Some of that anger was on display Tuesday at a meeting of the Manatee County Commission, where many attendees first learned that 3,000 doses were being delivered Wednesday to another pop-up vaccination station in Lakewood Ranch, a wealthy development that straddles the Manatee and Sarasota county border.

“For the life of me, I can’t understand why we would vaccinate the most affluent neighborhoods in the county ahead of everyone else, especially the underserved neighborhoods and large number of manufactured home parks in our community,” Manatee County Commissioner Misty Servia, a Republican, wrote in a text message to The Bradenton Herald.

Lakewood Ranch’s parent company, Schroeder-Manatee Ranch, is owned by the Illinois-based Uihlein family, members of which have given millions to the Republican Party.

“The state [Gov. DeSantis] called our CEO and asked to hold a pop-up clinic in Lakewood Ranch,” Schroeder-Manatee Ranch spokeswoman Lisa Barnott wrote in an email to The Fort Lauderdale Sun-Sentinel. “We connected them with our county commissioner, who coordinated the use of the county-owned Premier Sports Campus.”

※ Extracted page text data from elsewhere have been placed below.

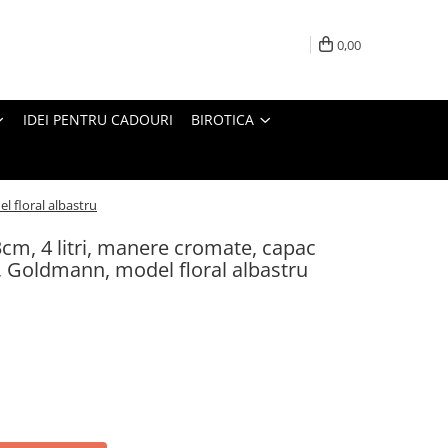
0,00
IDEI PENTRU CADOURI
BIROTICA
l floral albastru
3cm, 4 litri, manere cromate, capac
ie, Goldmann, model floral albastru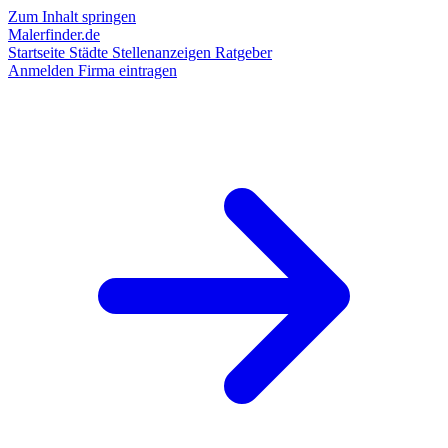
Zum Inhalt springen
Malerfinder.de
Startseite
Städte
Stellenanzeigen
Ratgeber
Anmelden
Firma eintragen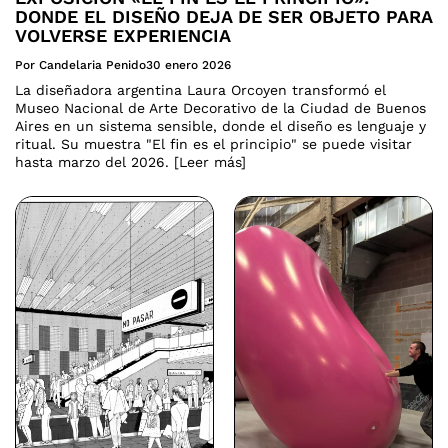
DONDE EL DISEÑO DEJA DE SER OBJETO PARA
VOLVERSE EXPERIENCIA
Por Candelaria Penido
30 enero 2026
La diseñadora argentina Laura Orcoyen transformó el
Museo Nacional de Arte Decorativo de la Ciudad de Buenos
Aires en un sistema sensible, donde el diseño es lenguaje y
ritual. Su muestra "El fin es el principio" se puede visitar
hasta marzo del 2026. [Leer más]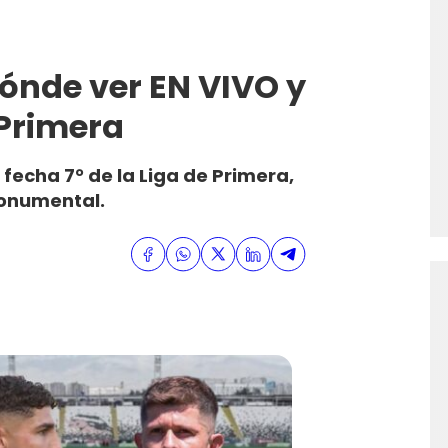
ónde ver EN VIVO y
 Primera
 fecha 7° de la Liga de Primera,
Monumental.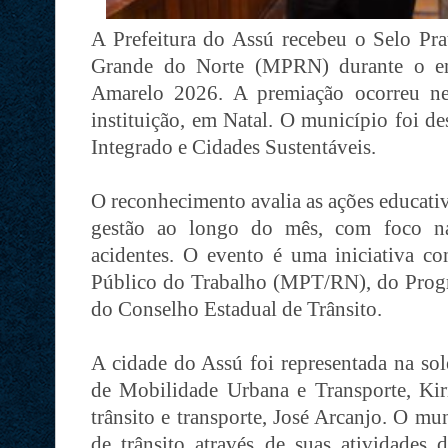
A Prefeitura do Assú recebeu o Selo Pra
Grande do Norte (MPRN) durante o e
Amarelo 2026. A premiação ocorreu nes
instituição, em Natal. O município foi d
Integrado e Cidades Sustentáveis.
O reconhecimento avalia as ações educativ
gestão ao longo do mês, com foco na
acidentes. O evento é uma iniciativa 
Público do Trabalho (MPT/RN), do Progr
do Conselho Estadual de Trânsito.
A cidade do Assú foi representada na sol
de Mobilidade Urbana e Transporte, Kiri
trânsito e transporte, José Arcanjo. O mu
de trânsito através de suas atividades d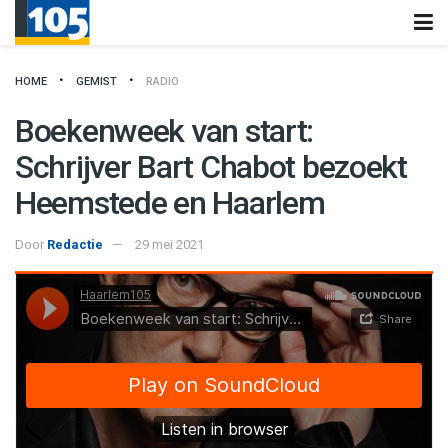
HOME
GEMIST
RADIO
Boekenweek van start:
Schrijver Bart Chabot bezoekt
Heemstede en Haarlem
Door
Redactie
29 mei 2021
Haarlem105
·
Boekenweek van start: Schrijver Bart Chabot bezoekt Heemstede en Haarlem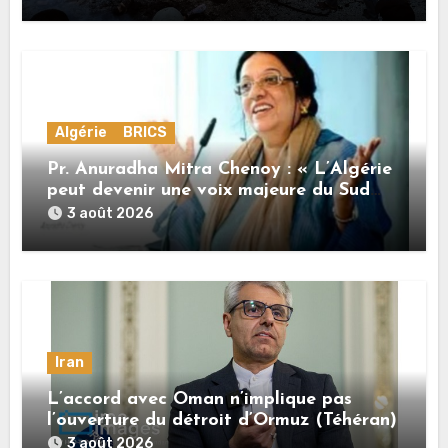
Algérie
BRICS
Pr. Anuradha Mitra Chenoy : « L’Algérie
peut devenir une voix majeure du Sud
Global »
3 août 2026
Iran
L’accord avec Oman n’implique pas
l’ouverture du détroit d’Ormuz (Téhéran)
3 août 2026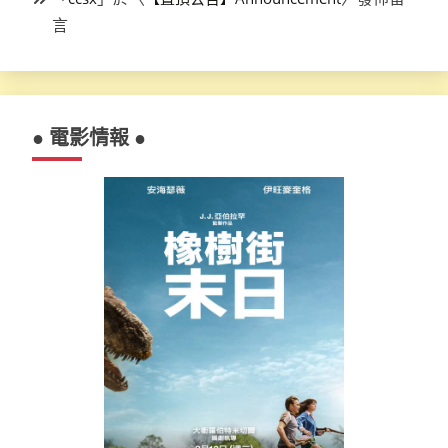
言
● 電影情報 ●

The commissioner in question was Manatee County Commission Chairwoman Vanessa Baugh, a Republican who is close to DeSantis and who defended the decision at the public meeting Tuesday.

“It’s a good thing, not a bad thing,” Baugh said. “Did I even stop to think that this board and others would be so upset about it? No, to be honest, I didn’t. I think it was a great idea.”

Shortly after NBC News reached out to Baugh for elaboration, her spokesman sent a statement from the commissioner which read, in part:

”I fully support the Governor, his Covid-19 response and his team’s decision to vaccinate a group of seniors who have a below state average for receiving vaccinations,” it said.

Baugh closed by thanking DeSantis “for standing strong in the face of so much media criticism.”

“Florida has stayed open, kept families employed and still managed the pandemic better than most any other state,” she wrote.

Florida, according to the latest NBC News tally, has reported 1.84 million Covid-19 infections and nearly 30,000 deaths due to the coronavirus, some of the worst numbers in the nation.

Most of those infections and deaths came after DeSantis, a staunch Trump supporter, claimed victory over the virus during a White House visit in April and reopened the state over the objections of health experts.

CORRECTION (Feb. 20, 2021, 3:40 p.m. ET): An earlier version of this article incorrectly suggested that the Lakewood Ranch development and is parent company, Schroeder-Manatee Ranch, which is owned by the Illinois-based Uihlein family, had a connection to Dick Uihlein, a prominent donor to Gov. DeSantis. Dick Uihlein's lawyer says he has no connection to Schroeder-Manatee or the Lakewood Ranch. That section has been removed from the article.